I have a Ford F150 3.5 ecoboost XL FX4 and am wondering if I need to worry about the barings and the seals. Took in my truck for front, rear and transfer case fluid change and they found a small amount of water in the fluid (rear). The mechanic said the seals allow water to get in but does not allow fluid to get out. No fluid has leaked out and no damage inside the differential. No play in the axle.
A mechanic friend of mine says water got in the seals and barring need to be replaced or water could have got into the vent.

What do you experts think?

I would have got water into the differential likely from driving through a low water crossing (creek crossing).

Check that the differential breather hose is still attached. Item1.



Oh its definitely possible to get water IN to the diffs… no doubt about that especially if you know that you have been doing some water crossings.

Yes it can and does get inside of the diff…and yes it does NOT like to leave… it gets incorporated into the gear lube and turns it into a milkshake color.

--------------------------------

● **Task requirements**
1) According to the differential post, how did the poster most likely get water into the differential?
2) From the differential post, pull out everything from "I have a Ford" down to "crossing (creek crossing).".
The records have no connection to the post about water in a truck's differential.

[Data collected]
--------------------------------

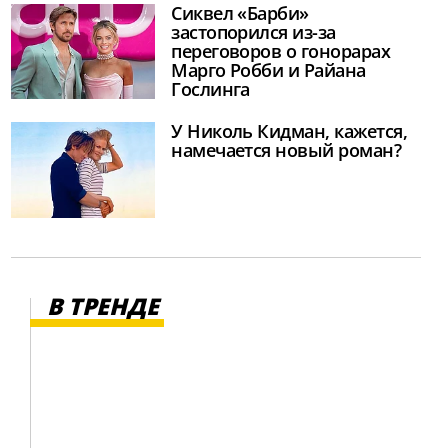
Сиквел «Барби»
застопорился из-за
переговоров о гонорарах
Марго Робби и Райана
Гослинга
У Николь Кидман, кажется,
намечается новый роман?
В ТРЕНДЕ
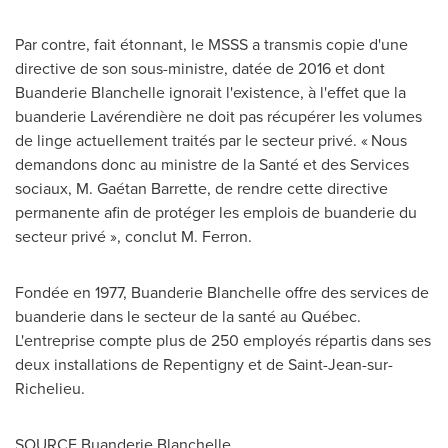
Par contre, fait étonnant, le MSSS a transmis copie d'une
directive de son sous-ministre, datée de
2016 et
dont
Buanderie Blanchelle ignorait l'existence, à l'effet que la
buanderie Lavérendière ne doit pas récupérer les volumes
de linge actuellement traités par le secteur privé. « Nous
demandons donc au ministre de la Santé et des Services
sociaux, M. Gaétan Barrette, de rendre cette directive
permanente afin de protéger les emplois de buanderie du
secteur privé », conclut M. Ferron.
Fondée en 1977, Buanderie Blanchelle offre des services de
buanderie dans le secteur de la santé au Québec.
L'entreprise compte plus de 250 employés répartis dans ses
deux installations de
Repentigny
et de
Saint-Jean-sur-
Richelieu
.
SOURCE Buanderie Blanchelle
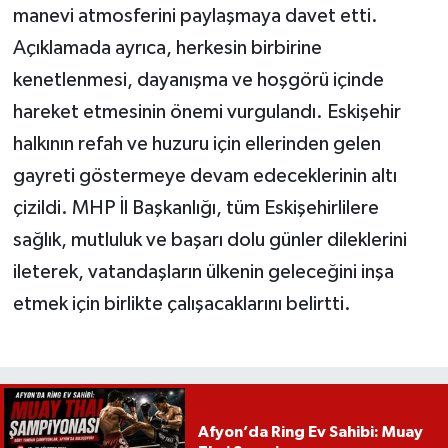
manevi atmosferini paylaşmaya davet etti.
Açıklamada ayrıca, herkesin birbirine
kenetlenmesi, dayanışma ve hoşgörü içinde
hareket etmesinin önemi vurgulandı. Eskişehir
halkının refah ve huzuru için ellerinden gelen
gayreti göstermeye devam edeceklerinin altı
çizildi. MHP İl Başkanlığı, tüm Eskişehirlilere
sağlık, mutluluk ve başarı dolu günler dileklerini
ileterek, vatandaşların ülkenin geleceğini inşa
etmek için birlikte çalışacaklarını belirtti.
Afyon’da Ring Ev Sahibi: Muay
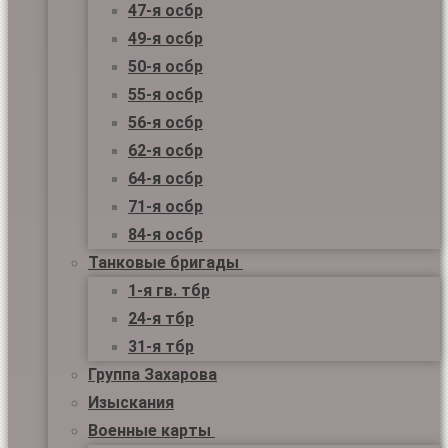
47-я осбр
49-я осбр
50-я осбр
55-я осбр
56-я осбр
62-я осбр
64-я осбр
71-я осбр
84-я осбр
Танковые бригады
1-я гв. тбр
24-я тбр
31-я тбр
Группа Захарова
Изыскания
Военные карты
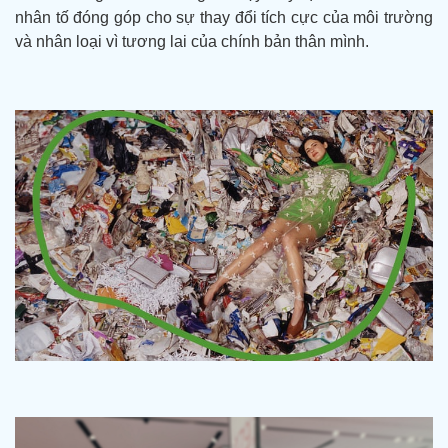
nhân tố đóng góp cho sự thay đổi tích cực của môi trường
và nhân loại vì tương lai của chính bản thân mình.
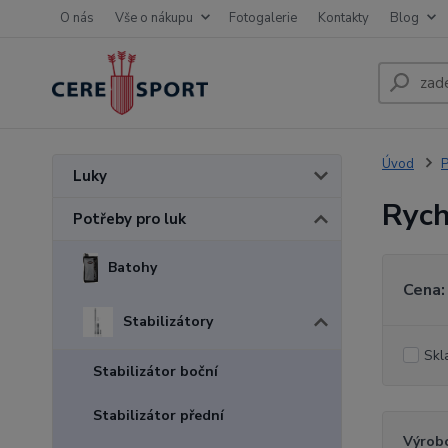
O nás
Vše o nákupu
Fotogalerie
Kontakty
Blog
Úvod
P
Luky
Rych
Potřeby pro luk
Batohy
Cena:
Stabilizátory
Skl
Stabilizátor boční
Stabilizátor přední
Výrob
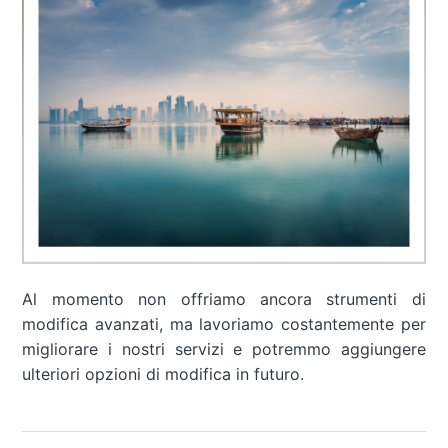
Al momento non offriamo ancora strumenti di
modifica avanzati, ma lavoriamo costantemente per
migliorare i nostri servizi e potremmo aggiungere
ulteriori opzioni di modifica in futuro.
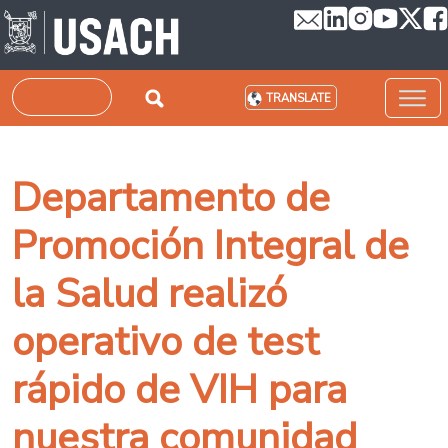
Skip to main content
Search
TRANSLATE
Departamento de
Promoción Integral de
la Salud realizó
operativo de test
rápido de VIH para
nuestra comunidad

--------------------------------

● **Answers for each item**
1) By driving through a low water crossing (a creek crossing).

2)
I have a Ford F150 3.5 ecoboost XL FX4 and am wondering if I need to worry about the barings and the seals. Took in my truck for front, rear and transfer case fluid change and they found a small amount of water in the fluid (rear). The mechanic said the seals allow water to get in but does not allow fluid to get out. No fluid has leaked out and no damage inside the differential. No play in the axle.
A mechanic friend of mine says water got in the seals and barring need to be replaced or water could have got into the vent.

What do you experts think?

I would have got water into the differential likely from driving through a low water crossing (creek crossing).